Мы провели в этом отвратном месте, называемым квартирой, ночь. Холоп вещал нам про телевизор, многоэтажные дома, деньги, супермаркеты и какие-то банковские карты. Я почти ничего не понял. Возможно, это потому, что я до сих пор не смирился с пробуждением. Агата же ловит каждое слово Петра. Она всё запоминает и, как я разумею, понимает. Мы опять куда-то направили стопы свои…Холоп поведал, что путь мы держим в торговый центр. Ка я разумел, это что-то вроде торжища. И я оказался прав. Сперва слух мой уязвлён был великим гамом. После поедания зверьков в клети он ещё более обострился, и теперь оглушительная какофония больно била мне по ушам. Так можно потерять рассудок! Что это за безобразные звуки? Пётр назвал это музыкой, да ещё музыкой весьма прославленного певчего. Но разве это музыка? А слова? Это же срамота! О, зачем, зачем я проснулся?

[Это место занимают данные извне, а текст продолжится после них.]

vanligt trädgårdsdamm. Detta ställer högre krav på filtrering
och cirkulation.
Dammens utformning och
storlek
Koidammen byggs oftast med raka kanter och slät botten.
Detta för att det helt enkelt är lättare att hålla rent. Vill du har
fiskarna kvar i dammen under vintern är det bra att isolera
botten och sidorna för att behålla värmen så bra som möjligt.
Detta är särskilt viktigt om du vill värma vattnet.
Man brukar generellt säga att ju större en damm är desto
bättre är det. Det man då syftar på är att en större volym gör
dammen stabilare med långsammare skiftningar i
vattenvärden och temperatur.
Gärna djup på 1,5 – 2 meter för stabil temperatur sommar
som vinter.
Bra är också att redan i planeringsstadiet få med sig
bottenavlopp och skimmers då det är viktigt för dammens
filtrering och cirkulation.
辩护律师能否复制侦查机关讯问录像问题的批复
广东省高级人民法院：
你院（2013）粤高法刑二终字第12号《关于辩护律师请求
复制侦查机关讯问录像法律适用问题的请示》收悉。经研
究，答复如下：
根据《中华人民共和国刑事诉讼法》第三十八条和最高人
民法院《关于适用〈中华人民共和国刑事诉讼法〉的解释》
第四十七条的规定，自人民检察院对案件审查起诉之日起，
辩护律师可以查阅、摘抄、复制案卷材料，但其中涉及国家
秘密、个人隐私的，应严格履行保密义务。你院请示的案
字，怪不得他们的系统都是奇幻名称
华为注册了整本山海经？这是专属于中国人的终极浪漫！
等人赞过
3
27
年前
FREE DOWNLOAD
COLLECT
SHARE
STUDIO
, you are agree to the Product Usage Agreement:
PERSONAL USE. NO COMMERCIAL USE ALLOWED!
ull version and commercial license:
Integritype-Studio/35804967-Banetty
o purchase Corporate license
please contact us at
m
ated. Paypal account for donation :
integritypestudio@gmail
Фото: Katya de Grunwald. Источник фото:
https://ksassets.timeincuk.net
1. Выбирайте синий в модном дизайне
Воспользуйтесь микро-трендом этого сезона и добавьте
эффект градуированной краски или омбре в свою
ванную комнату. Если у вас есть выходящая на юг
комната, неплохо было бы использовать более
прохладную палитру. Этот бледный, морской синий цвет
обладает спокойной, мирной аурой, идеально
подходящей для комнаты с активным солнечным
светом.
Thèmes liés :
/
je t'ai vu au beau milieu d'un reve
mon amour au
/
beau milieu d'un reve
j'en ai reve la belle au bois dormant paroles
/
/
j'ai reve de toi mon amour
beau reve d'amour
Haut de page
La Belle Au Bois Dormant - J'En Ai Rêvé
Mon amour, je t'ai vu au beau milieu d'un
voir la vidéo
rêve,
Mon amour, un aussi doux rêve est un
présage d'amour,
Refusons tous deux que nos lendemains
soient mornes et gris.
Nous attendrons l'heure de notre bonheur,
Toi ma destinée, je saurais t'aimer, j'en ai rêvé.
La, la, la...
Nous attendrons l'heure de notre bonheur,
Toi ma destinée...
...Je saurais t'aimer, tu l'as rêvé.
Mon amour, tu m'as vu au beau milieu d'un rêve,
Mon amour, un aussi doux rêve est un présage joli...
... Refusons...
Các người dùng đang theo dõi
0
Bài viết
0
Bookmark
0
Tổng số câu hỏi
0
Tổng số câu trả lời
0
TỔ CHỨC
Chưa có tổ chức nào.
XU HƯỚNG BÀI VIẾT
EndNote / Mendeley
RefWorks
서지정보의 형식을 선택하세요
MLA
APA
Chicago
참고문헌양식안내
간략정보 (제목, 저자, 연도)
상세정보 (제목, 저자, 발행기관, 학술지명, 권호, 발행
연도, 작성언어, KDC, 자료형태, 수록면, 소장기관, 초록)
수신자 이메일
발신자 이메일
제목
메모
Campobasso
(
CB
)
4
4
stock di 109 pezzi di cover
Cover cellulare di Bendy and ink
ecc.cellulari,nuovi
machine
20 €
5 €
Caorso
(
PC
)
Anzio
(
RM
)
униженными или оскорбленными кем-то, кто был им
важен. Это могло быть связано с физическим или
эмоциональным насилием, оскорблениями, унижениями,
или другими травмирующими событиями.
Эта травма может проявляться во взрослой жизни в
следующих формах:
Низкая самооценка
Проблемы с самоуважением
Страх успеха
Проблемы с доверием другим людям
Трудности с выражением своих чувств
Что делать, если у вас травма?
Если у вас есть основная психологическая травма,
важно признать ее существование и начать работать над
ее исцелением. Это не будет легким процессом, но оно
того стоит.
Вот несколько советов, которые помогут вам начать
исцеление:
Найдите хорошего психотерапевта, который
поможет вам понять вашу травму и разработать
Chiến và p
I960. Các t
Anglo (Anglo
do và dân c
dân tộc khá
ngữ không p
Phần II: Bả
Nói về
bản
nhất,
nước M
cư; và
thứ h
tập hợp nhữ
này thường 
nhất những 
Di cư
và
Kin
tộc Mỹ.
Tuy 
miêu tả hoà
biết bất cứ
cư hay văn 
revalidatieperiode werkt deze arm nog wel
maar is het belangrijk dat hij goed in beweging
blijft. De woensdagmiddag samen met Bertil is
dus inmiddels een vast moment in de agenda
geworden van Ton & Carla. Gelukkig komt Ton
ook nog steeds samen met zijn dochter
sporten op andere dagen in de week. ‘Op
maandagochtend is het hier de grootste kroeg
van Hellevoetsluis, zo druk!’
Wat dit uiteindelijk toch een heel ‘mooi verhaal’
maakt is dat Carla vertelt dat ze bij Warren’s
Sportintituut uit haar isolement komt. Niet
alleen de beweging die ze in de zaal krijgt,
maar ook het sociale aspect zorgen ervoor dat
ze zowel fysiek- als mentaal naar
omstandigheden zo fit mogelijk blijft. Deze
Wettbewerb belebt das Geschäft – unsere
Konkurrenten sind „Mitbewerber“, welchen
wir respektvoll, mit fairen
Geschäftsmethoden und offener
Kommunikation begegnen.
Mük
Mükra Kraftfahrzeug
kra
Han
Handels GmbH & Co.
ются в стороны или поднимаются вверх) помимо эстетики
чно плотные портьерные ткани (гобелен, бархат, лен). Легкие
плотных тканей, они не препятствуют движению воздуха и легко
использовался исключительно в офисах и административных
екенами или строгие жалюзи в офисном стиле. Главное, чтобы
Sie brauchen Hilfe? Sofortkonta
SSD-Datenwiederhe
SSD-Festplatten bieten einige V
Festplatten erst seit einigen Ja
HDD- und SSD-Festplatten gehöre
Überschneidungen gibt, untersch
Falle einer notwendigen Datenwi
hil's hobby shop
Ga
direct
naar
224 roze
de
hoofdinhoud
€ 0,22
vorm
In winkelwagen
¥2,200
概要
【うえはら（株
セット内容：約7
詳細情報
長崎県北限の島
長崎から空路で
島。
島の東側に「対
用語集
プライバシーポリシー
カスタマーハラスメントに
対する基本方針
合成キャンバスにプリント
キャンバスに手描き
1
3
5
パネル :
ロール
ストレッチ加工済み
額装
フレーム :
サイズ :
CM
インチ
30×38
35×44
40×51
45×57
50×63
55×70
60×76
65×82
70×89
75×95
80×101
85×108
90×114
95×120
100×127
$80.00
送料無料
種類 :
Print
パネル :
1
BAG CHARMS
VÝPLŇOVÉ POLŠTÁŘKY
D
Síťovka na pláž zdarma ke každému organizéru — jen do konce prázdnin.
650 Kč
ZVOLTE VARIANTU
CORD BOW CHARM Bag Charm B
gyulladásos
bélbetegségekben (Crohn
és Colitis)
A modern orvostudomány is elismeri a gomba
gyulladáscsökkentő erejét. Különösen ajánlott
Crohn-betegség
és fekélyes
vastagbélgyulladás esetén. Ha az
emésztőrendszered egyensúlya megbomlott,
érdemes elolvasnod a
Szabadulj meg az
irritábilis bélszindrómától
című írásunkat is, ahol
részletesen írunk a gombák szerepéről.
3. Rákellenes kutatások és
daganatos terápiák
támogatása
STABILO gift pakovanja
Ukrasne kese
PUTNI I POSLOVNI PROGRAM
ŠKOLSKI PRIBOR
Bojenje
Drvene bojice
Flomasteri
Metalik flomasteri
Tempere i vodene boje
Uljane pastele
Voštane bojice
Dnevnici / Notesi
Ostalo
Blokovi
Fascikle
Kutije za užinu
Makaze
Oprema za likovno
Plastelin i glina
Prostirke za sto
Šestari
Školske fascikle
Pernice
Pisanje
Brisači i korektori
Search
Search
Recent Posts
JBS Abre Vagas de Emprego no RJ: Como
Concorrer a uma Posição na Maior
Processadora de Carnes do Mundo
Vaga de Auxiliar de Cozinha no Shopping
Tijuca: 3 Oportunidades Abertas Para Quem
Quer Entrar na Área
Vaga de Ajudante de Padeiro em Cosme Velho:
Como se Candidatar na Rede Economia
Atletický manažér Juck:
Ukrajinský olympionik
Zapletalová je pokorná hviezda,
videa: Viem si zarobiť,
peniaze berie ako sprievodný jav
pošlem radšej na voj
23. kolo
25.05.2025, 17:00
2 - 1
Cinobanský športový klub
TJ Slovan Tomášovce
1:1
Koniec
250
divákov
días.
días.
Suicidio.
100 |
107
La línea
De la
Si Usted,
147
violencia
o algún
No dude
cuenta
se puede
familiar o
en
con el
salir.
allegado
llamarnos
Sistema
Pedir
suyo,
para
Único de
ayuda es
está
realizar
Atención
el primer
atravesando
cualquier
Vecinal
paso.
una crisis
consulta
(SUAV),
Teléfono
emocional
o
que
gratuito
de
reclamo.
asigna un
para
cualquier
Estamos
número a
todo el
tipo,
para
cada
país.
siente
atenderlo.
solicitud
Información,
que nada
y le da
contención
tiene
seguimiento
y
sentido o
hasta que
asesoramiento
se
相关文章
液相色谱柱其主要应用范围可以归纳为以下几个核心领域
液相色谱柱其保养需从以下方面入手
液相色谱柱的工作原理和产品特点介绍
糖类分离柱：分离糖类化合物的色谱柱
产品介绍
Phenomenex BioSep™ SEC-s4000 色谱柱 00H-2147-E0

Мне режет слух всё это постыдное безумие. Однако я даже не чаял, как ужаснусь внешнему виду людей! Ликами и одеянием женщин! Сперва мне пригрезилось, что мы пришли в публичный дом, дом разврата и всякой мерзости. Столько полуголых девиц может быть только там! Это же срам! Что можно в месте сем купить? Здесь торгуют платьями и прочим одеянием. Но разве допустимо нарекать одеждой куски ткани, едва прикрывающие срамные места? Я не ведал, куда деть глаза от стыда. А что у женщин с лицами? Чем размалёвано чело каждой из них? Они, аки ведьмы, что слетелись на шабаш! А это кто? Жена ли это али муж? Пахнет мужеским телом, но размалёван он, аки и эти, с позволения сказать, дамы. Что за гнусность? Где я? В аду?»